--- SUPPLIED PASSAGE ---
[ExI] AIG Bail out

Damien Sullivan phoenix at ugcs.caltech.edu
Wed Sep 24 17:14:09 UTC 2008


On Wed, Sep 24, 2008 at 09:44:52AM -0700, Lee Corbin wrote:

> see a difference between our efforts to create an AI and our
> efforts to re-design societies and economies. Have you read
> Hayek at all?

Yep!  I remember thinking he was a lot more plausible and nuanced than
other libertarian writings I'd read.  Market eliciting information, not
assuming perfect information; market as a "fair game" if people
agreed to the rules and executed them, not because it produced fair
outcomes.

...later I wondered why people should agree to those particular rules.

> We have no choice but to try to engineer solutions to our own
> creations such as AI, something never before successfully tried.

Hmm.  The idea isn't just AI engineering; the idea is that the hybrid
model might capture something about how we actually work.  Strange Loops
and all.  Of course pure connectionism and anti-symbolism seem more
popular in cognitive science, at least locally, but they still have
conceptual problems with some phenomena.  Research and debate continue.

> Hayek warned strongly (as did Von Mieses) about the arrogance
> and vanity humans have when monkeying with societies. So far,
> all planned societies or planned economies have failed abysmally.

But those were pure top-down economies, not hybrids.  (I'm also not sure
if it's true; descriptions of Incan or Sumerian temple economies sound
pretty planned.  But yes, the Communists haven't done well.)
--- RECORDED INFORMATION ---
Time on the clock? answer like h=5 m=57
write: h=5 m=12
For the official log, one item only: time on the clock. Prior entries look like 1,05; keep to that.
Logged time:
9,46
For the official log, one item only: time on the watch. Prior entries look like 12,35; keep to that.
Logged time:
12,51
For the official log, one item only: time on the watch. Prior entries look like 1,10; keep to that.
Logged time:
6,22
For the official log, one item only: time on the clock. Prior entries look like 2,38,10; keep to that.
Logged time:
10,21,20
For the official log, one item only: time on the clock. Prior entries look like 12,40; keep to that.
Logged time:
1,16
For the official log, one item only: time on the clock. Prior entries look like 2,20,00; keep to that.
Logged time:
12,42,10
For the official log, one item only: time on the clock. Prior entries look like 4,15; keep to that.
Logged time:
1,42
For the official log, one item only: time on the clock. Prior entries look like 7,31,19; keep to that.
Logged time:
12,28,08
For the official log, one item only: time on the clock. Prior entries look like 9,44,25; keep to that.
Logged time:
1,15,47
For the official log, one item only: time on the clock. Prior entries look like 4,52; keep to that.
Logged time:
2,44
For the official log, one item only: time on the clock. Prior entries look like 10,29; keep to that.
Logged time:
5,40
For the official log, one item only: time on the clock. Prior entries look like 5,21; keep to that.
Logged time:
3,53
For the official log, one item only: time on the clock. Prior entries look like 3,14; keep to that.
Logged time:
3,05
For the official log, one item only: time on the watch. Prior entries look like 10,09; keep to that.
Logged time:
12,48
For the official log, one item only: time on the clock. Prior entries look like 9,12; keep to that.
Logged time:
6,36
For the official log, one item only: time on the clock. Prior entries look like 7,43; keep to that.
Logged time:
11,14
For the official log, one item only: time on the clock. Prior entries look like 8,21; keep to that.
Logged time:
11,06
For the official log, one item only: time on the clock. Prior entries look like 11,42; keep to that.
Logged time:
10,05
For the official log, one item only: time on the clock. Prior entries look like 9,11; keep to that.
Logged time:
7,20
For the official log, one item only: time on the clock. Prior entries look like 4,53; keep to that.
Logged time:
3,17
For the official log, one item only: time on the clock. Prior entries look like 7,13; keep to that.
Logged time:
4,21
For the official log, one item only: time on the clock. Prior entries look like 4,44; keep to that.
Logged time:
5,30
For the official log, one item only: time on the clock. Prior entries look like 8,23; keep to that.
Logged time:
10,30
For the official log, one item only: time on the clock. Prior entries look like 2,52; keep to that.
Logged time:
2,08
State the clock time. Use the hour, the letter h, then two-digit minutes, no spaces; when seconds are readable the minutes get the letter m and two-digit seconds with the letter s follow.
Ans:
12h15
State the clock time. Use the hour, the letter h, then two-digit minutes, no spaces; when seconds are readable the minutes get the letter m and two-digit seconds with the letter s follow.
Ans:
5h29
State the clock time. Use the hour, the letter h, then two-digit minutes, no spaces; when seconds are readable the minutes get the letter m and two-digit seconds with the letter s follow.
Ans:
---
PROBLEMS TO SOLVE »
**a.** Answer these questions about the mailing-list post:
(i) Which writer does the quoted passage name as having warned, along with Hayek, about the arrogance and vanity of humans who monkey with societies?
(ii) Which two ancient temple economies does the writer say sound pretty planned?
(iii) Who does the writer concede "haven't done well"?
**b.** Edit the records from the line that has "7,43; keep to that." through the end of the records, replacing "official log" with "daily log" and changing nothing else. Give only those lines.
The text and the records have nothing to do with each other.

CORRECT ANSWERS »
**a.**
(i) Von Mieses
(ii) Incan and Sumerian temple economies
(iii) The Communists

**b.**
For the daily log, one item only: time on the clock. Prior entries look like 7,43; keep to that.
Logged time:
11,14
For the daily log, one item only: time on the clock. Prior entries look like 8,21; keep to that.
Logged time:
11,06
For the daily log, one item only: time on the clock. Prior entries look like 11,42; keep to that.
Logged time:
10,05
For the daily log, one item only: time on the clock. Prior entries look like 9,11; keep to that.
Logged time:
7,20
For the daily log, one item only: time on the clock. Prior entries look like 4,53; keep to that.
Logged time:
3,17
For the daily log, one item only: time on the clock. Prior entries look like 7,13; keep to that.
Logged time:
4,21
For the daily log, one item only: time on the clock. Prior entries look like 4,44; keep to that.
Logged time:
5,30
For the daily log, one item only: time on the clock. Prior entries look like 8,23; keep to that.
Logged time:
10,30
For the daily log, one item only: time on the clock. Prior entries look like 2,52; keep to that.
Logged time:
2,08
State the clock time. Use the hour, the letter h, then two-digit minutes, no spaces; when seconds are readable the minutes get the letter m and two-digit seconds with the letter s follow.
Ans:
12h15
State the clock time. Use the hour, the letter h, then two-digit minutes, no spaces; when seconds are readable the minutes get the letter m and two-digit seconds with the letter s follow.
Ans:
5h29
State the clock time. Use the hour, the letter h, then two-digit minutes, no spaces; when seconds are readable the minutes get the letter m and two-digit seconds with the letter s follow.
Ans:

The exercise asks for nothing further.